**ENTRIES SHOWN**
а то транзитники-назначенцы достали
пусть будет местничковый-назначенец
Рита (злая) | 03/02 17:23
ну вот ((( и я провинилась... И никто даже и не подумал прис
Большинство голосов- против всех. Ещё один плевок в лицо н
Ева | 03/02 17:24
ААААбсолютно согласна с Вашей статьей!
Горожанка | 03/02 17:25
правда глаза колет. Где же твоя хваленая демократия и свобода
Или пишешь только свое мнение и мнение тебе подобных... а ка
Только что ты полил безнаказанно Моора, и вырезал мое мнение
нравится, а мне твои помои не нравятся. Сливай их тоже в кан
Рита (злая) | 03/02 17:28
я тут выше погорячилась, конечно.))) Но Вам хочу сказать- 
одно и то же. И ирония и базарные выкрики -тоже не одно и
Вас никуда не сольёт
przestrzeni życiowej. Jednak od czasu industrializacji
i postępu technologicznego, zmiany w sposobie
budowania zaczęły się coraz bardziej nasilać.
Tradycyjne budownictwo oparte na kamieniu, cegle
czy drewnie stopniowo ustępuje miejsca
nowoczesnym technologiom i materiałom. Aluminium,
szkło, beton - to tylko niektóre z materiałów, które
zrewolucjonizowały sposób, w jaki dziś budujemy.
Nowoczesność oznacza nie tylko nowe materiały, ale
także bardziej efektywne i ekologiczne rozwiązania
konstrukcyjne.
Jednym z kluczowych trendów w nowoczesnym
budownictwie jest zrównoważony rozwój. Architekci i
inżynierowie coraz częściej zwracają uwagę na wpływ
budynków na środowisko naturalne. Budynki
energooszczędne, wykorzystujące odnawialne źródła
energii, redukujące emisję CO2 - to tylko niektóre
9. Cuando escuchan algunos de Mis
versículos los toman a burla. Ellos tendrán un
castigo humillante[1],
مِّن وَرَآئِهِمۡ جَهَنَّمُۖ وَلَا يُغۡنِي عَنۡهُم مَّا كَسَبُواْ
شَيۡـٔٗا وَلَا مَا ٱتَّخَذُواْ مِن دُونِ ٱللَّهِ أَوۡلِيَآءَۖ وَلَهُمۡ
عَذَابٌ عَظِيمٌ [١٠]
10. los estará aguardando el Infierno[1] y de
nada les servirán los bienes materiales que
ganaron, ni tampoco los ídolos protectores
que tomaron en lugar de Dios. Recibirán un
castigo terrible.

**ABOUT THIS EXERCISE**
For the material above, reproduce exactly the lines from the line with "energooszczędne, wykorzystujące odnawialne" to the line with "مِّن وَرَآئِهِمۡ جَهَنَّمُۖ", inclusive, and exclude all others.

**SOLVED EXERCISE**
energooszczędne, wykorzystujące odnawialne źródła
energii, redukujące emisję CO2 - to tylko niektóre
9. Cuando escuchan algunos de Mis
versículos los toman a burla. Ellos tendrán un
castigo humillante[1],
مِّن وَرَآئِهِمۡ جَهَنَّمُۖ وَلَا يُغۡنِي عَنۡهُم مَّا كَسَبُواْ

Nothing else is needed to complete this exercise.